世界の偉人や著名人たちの名言、格言の中には、経営者の自分にとって重要な「気づき」を得られるものが多くあり、折に触れて彼らの言葉を読み返し、生きていく上でのヒントをもらっています。

今回ご紹介するのは、江戸幕府の末期(幕末)の儒学者、の佐藤一斎の言葉です。
吉田松陰や勝海舟にも多大な影響を与えた一斎の著書「言志四録」は、一斎が42歳から82歳にわたってまとめ上げたものです。
この言志四録は明治維新で活躍した人物に大きな影響を与え、とくに西郷隆盛が生涯にわたって愛読書とし「大西郷(だいさいごう)」と呼ばれる礎を築いたことでも知られています。

冒頭の「少にして学べば・・・」の一節は、教育者、経営者など、人を教える人、人の上に立つ組織のリーダー的な立場の人から特に大きな支持を得ていますが、この言葉が一躍有名になったのは、なんと言っても小泉純一郎元総理大臣が法案審議中に引用したことからでしょう。

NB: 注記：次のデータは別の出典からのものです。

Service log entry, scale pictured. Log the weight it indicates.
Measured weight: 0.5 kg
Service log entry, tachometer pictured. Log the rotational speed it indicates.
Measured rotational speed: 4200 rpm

原文は漢文調で、やや難解ですので、ここに訳を記しておきます。

『少年のときに学問に励めば、壮年になったときに何事かを成し遂げることができる。
壮年のときにも学問に励めば、老年になっても頭や気力が衰えることがなくなる。
老年になっても学問に励めば、さらに見識が高くなり、死んでもその名が朽ちることはない。』

経営者にはもちろんのこと、すべての働く人たちにとって、仕事とは学びのひとつです。

この言葉のとおり謙虚にひたむきに仕事に取り組み続ける限り、人はいつまでも成長し続けることができるのです。

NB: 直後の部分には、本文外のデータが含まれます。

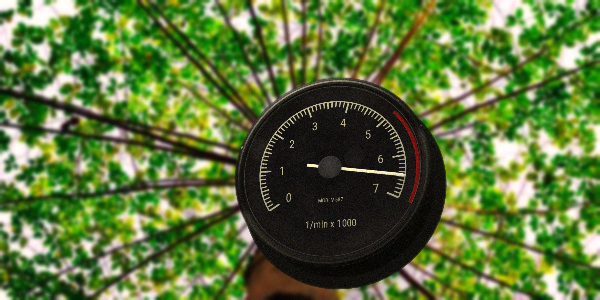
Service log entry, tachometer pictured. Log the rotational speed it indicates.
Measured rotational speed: 6500 rpm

私も年齢を重ねるにつれ、今まで成し遂げてきた仕事などを振り返る機会も増えました。自分のモチベーションやスキルが、若い頃とは確実に変化してきているのも感じます。
ひとりの経営者として長く生きてきた私にとって、一斎のこの言葉はこれからの人生に大きな勇気を与えてくれます。

キャリアや地位などにかかわらず、いくつになってもこつこつと学ぶ姿は信頼獲得にもつながりますし、そんな私の背中を見た部下や後輩たちが「自分もこうありたい」と思ってくれたなら、こんなに嬉しいことはありません。
生涯をかけて己を高めることで、仲間、ひいては世の中の役に立ち続けていく。

これが、私が学びを続けていきたい最大の理由であり、目的なのです。